Medical device makers dealing with the US will be closely watching the debate surrounding a proposed revision by the Senate which could see the watering down of some requirements, and an increase in others under its Physician Payments Sunshine Act (S.2029).
At present, the bill mostly relates to pharmaceutical companies, but with the new amendments, which are due to come in place in 2011, medical device companies could have some new restrictions placed on their operations.
AMENDMENTS AND THEIR EFFECTS
Currently, all gifts over $25 must be disclosed. This is for anyone dealing with a physician. If approved, the industry will only have to disclose gifts that are valued over $500 – a rise that allows the practise that is currently condemned by many external industry bodies to become a lot more acceptable to the industry.
What might not be seen as being so fair, however (in the industry’s eyes at least) is that the amended version of the Act asks for all medical device companies to adhere to this law – at present only companies worth more than $100m in annual revenue have to operate under the Act’s terms. For those that do not adhere – and there are plenty of reports of companies that had been fined in the past for not obeying the $25 law – the slap on the wrist is there, but lessened. Device makers under the law will now only face fines of $1,000 to $50,000 per violation.
Under the Physician Payments Sunshine Act all payments, including gifts, honoraria and travel reimbursements given to doctors will also be disclosed in a searchable online database of payments to physicians.
To date the Act has received widespread industry support from insiders and lawmakers alike, as well as the education industry which also suffers and frowns down upon ‘medical bribes’. But just how much support the Act will garner once it is in place is still unknown.
Medical device maker Zimmer Holdings could, however, be one case in point. It came under investigation by the US Justice Department in 2007 along with four other top orthopaedic device makers in the US for offering payment to doctors who use their products. Zimmer never admitted guilt, and reached a settlement with the case. However, it has lead to a widespread shift in the way the company aims to do business.
Senior vice president Chad F Phipps highlighted some of the reasons behind this change at the US Senate Special committee on Aging Hearing which looked into the issue of payments by companies to physicians in February 2008.
“Because physical skill level is a key driver of successful patient outcomes, physician training on the safe and effective use of today’s complex products and procedures has also been central to the significant benefit patients have experienced with medical devices,” Phipps says. He adds that proper models for such collaboration are consequently required to allow such relationships to continue, which include repayment to a physician for their input in such trials.
“In this industry, the same physician we rely on as a consultant to develop or train on the safe and effective use of our products may also select products for patients. Despite what were then regarded by industry as proper and adequate programmes to manage and control these circumstances, with hindsight it now appears that as industry expanded to meet patient needs, the use of physician consultants may have been excessive at times.
Zimmer is obviously not the only company to feel this way. In 2007 a report released by the New England Journal of Medicine discovered 75% of doctors had accepted ‘freebies’ from the industry, and more than a third had taken on roles of consulting or had enrolled patients in clinical trials. Just how the Act will affect these figures is unknown. But companies should be working now to ensure practices are reviewed and safeguards put in place to ensure practices are in harmony with the Act once it comes in place.

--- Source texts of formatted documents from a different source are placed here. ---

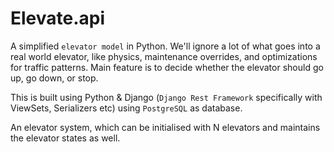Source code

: # Elevate.api

A simplified `elevator model` in Python. We'll ignore a lot of what goes into a real world elevator, like physics, maintenance overrides, and optimizations for traffic patterns. Main feature is to decide whether the elevator should go up, go down, or stop. 

This is built using Python & Django (`Django Rest Framework` specifically with ViewSets, Serializers etc) using `PostgreSQL` as database.

An elevator system, which can be initialised with N elevators and maintains the elevator states as well. 
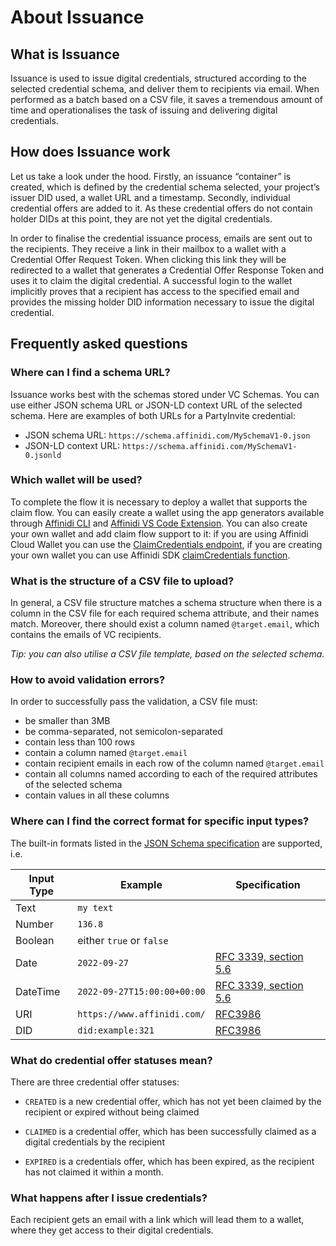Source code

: # About Issuance

## What is Issuance

Issuance is used to issue digital credentials, structured according to the selected credential schema, and deliver them to recipients via email. When performed as a batch based on a CSV file, it saves a tremendous amount of time and operationalises the task of issuing and delivering digital credentials.

## How does Issuance work

Let us take a look under the hood. Firstly, an issuance “container” is created, which is defined by the credential schema selected, your project’s issuer DID used, a wallet URL and a timestamp. Secondly, individual credential offers are added to it. As these credential offers do not contain holder DIDs at this point, they are not yet the digital credentials. 

In order to finalise the credential issuance process, emails are sent out to the recipients. They receive a link in their mailbox to a wallet with a Credential Offer Request Token. When clicking this link they will be redirected to a wallet that generates a Credential Offer Response Token and uses it to claim the digital credential. A successful login to the wallet implicitly proves that a recipient has access to the specified email and provides the missing holder DID information necessary to issue the digital credential.

## Frequently asked questions

### Where can I find a schema URL?

Issuance works best with the schemas stored under VC Schemas. You can use either JSON schema URL or JSON-LD context URL of the selected schema. Here are examples of both URLs for a PartyInvite credential: 

- JSON schema URL: `https://schema.affinidi.com/MySchemaV1-0.json`
- JSON-LD context URL: `https://schema.affinidi.com/MySchemaV1-0.jsonld`

### Which wallet will be used?

To complete the flow it is necessary to deploy a wallet that supports the claim flow. You can easily create a wallet using the app generators available through [Affinidi CLI](https://www.npmjs.com/package/@affinidi/cli) and [Affinidi VS Code Extension](https://marketplace.visualstudio.com/items?itemName=Affinidi.affinidi). You can also create your own wallet and add claim flow support to it: if you are using Affinidi Cloud Wallet you can use the [ClaimCredentials endpoint](https://cloud-wallet-api.aps1.affinidi.io/api-docs/#/Wallet/ClaimCredentials), if you are creating your own wallet you can use Affinidi SDK [claimCredentials function](https://github.com/affinidi/affinidi-core-sdk/blob/f11ec09d0cf5d2b06147d83c3dfe5a1d9cb89e93/sdk/core/src/CommonNetworkMember/BaseNetworkMember.ts#L1154).

### What is the structure of a CSV file to upload?

In general, a CSV file structure matches a schema structure when there is a column in the CSV file for each required schema attribute, and their names match. Moreover, there should exist a column named `@target.email`, which contains the emails of VC recipients.

*Tip: you can also utilise a CSV file template, based on the selected schema.*

### How to avoid validation errors?

In order to successfully pass the validation, a CSV file must:

- be smaller than 3MB
- be comma-separated, not semicolon-separated
- contain less than 100 rows
- contain a column named `@target.email`
- contain recipient emails in each row of the column named `@target.email`
- contain all columns named according to each of the required attributes of the selected schema
- contain values in all these columns

### Where can I find the correct format for specific input types?

The built-in formats listed in the [JSON Schema specification](https://json-schema.org/draft/2020-12/json-schema-validation.html#name-defined-formats) are supported, i.e.

|Input Type|Example|Specification|
|---|---|---|
|Text|`my text`||
|Number|`136.8`||
|Boolean|either `true` or `false`||
|Date|`2022-09-27`|[RFC 3339, section 5.6](https://tools.ietf.org/html/rfc3339#section-5.6)|
|DateTime|`2022-09-27T15:00:00+00:00`|[RFC 3339, section 5.6](https://tools.ietf.org/html/rfc3339#section-5.6)|
|URI|`https://www.affinidi.com/`|[RFC3986](https://tools.ietf.org/html/rfc3986)|
|DID|`did:example:321`|[RFC3986](https://tools.ietf.org/html/rfc3986)|

### What do credential offer statuses mean?

There are three credential offer statuses:

- `CREATED` is a new credential offer, which has not yet been claimed by the recipient or expired without being claimed

- `CLAIMED` is a credential offer, which has been successfully claimed as a digital credentials by the recipient

- `EXPIRED` is a credentials offer, which has been expired, as the recipient has not claimed it within a month.

### What happens after I issue credentials?

Each recipient gets an email with a link which will lead them to a wallet, where they get access to their digital credentials.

Zimmer has vowed it will remove contact between sales and distribution teams and physicians, and says it will make all its payments through independent third-party organisations that will choose applications and programmes that can receive Zimmer funding. It is also reviewing all royalty-bearing agreements.
But this is just one story out of many hundreds and one approach that could be taken. What every company should be doing leading up to the Act is asking how much of these practices account for basic good business, and how much of a shift each company will require to reach its stringent accords.